Proximal Policy Optimization (PPO)

Posted Jul 10, 2024

12 min read

최근 가장 많이 사용되는 policy-based RL 알고리즘으로는 proximal policy optimization (PPO)이 있다. PPO는 trust region policy optimization (TRPO) 알고리즘으로부터 유도되었기에 PPO를 설명하기 전 우선 TRPO에 대해서 설명한다.

Trust Region Policy Optimization (TRPO)

Line Search vs.
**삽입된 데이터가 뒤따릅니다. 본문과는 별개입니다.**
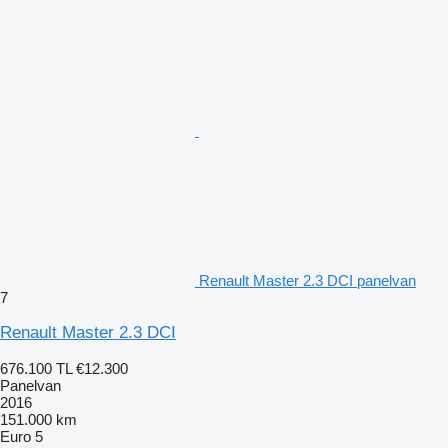
Renault Master 2.3 DCI panelvan
7
Renault Master 2.3 DCI
676.100 TL
€12.300
Panelvan
2016
151.000 km
Euro 5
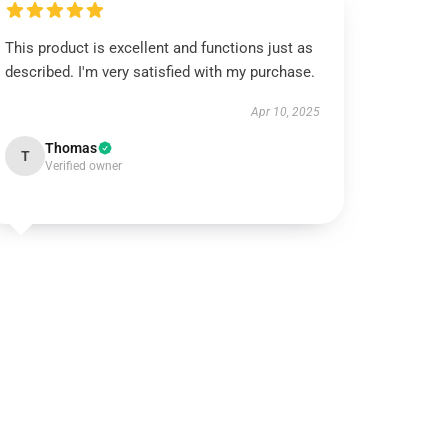
This product is excellent and functions just as
described. I'm very satisfied with my purchase.
Apr 10, 2025
Thomas
T
Verified owner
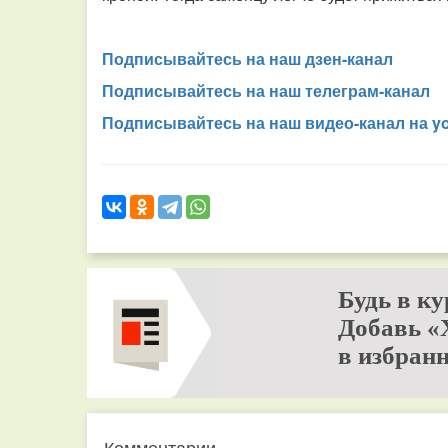
Подписывайтесь на наш дзен-канал
Подписывайтесь на наш телеграм-канал
Подписывайтесь на наш видео-канал на y
Будь в ку
Добавь «
в избранн
Комментарии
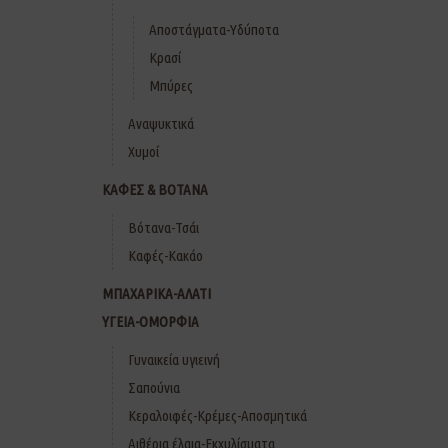
Αποστάγματα-Υδύποτα
Κρασί
Μπύρες
Αναψυκτικά
Χυμοί
ΚΑΦΕΣ & ΒΟΤΑΝΑ
Βότανα-Τσάι
Καφές-Κακάο
ΜΠΑΧΑΡΙΚΑ-ΑΛΑΤΙ
ΥΓΕΙΑ-ΟΜΟΡΦΙΑ
Γυναικεία υγιεινή
Σαπούνια
Κεραλοιφές-Κρέμες-Αποσμητικά
Αιθέρια έλαια-Εκχυλίσματα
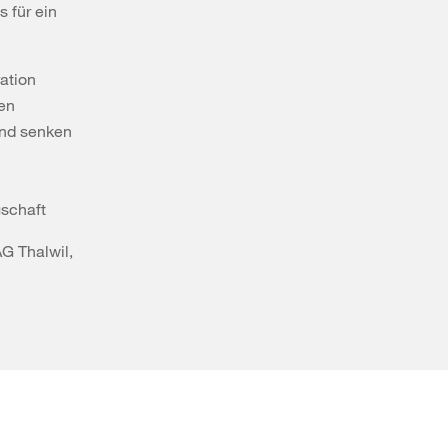
 für ein
ation
en
und senken
gschaft
G Thalwil,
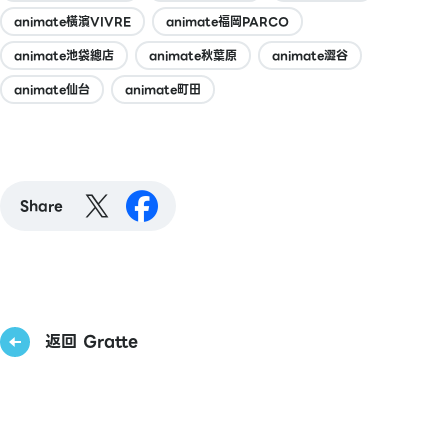
animate橫濱VIVRE
animate福岡PARCO
animate池袋總店
animate秋葉原
animate澀谷
animate仙台
animate町田
Share
返回 Gratte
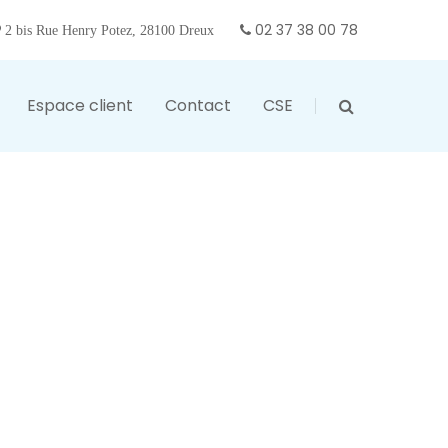
02 37 38 00 78
2 bis Rue Henry Potez, 28100 Dreux
Espace client
Contact
CSE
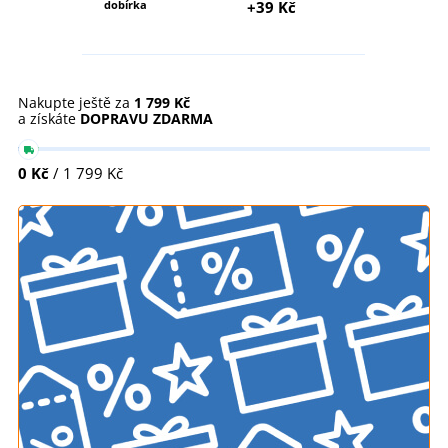
dobírka
+39 Kč
Nakupte ještě za
1 799 Kč
a získáte
DOPRAVU ZDARMA
0 Kč
/ 1 799 Kč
Trust Region

만약 우리가 산 정상을 향해 올라가는 길을 탐색한다고 하자.

Line search는 (가장) 가파른 방향을 선택하고 정해진 간격만큼 그 방향으로 이동하는 것이다. 우리가 주로 사용하는 gradient descent가 이에 해당한다. 만약 이동 간격이 너무 작다면, 정상에 도달하는데 너무 오랜 시간이 소요될 것이고, 간격이 너무 크다면 절벽으로 떨어질 수 있다.

Trust region을 이용한 방법은 우선 우리가 탐색할만큼의 이동 간격을 설정하고, 해당 구간 (아래 그림에서 노란 원)에서 새로운 optimal point를 찾아 그 공간으로 이동하는 것이다. 이 과정을 반벅하면 보다 안정적으로 정상에 도달할 수 있다. 하지만, trust region 방법은 line search에 비해 높은 계산량을 요구한다는 단점이 있다.

Problem Definition of TRPO

TRPO는 기본적으로 policy update 과정에서 trust region 방식을 사용한다. 이 때, 이동 간격이 너무 커지지 않도록 constraint를 설정한다. 이 constraint는 old policy와 new policy의 분포가 너무 달라지지 않도록하는 역할을 하며, 이를 위해 KL-divergence를 통해 제약을 설정한다.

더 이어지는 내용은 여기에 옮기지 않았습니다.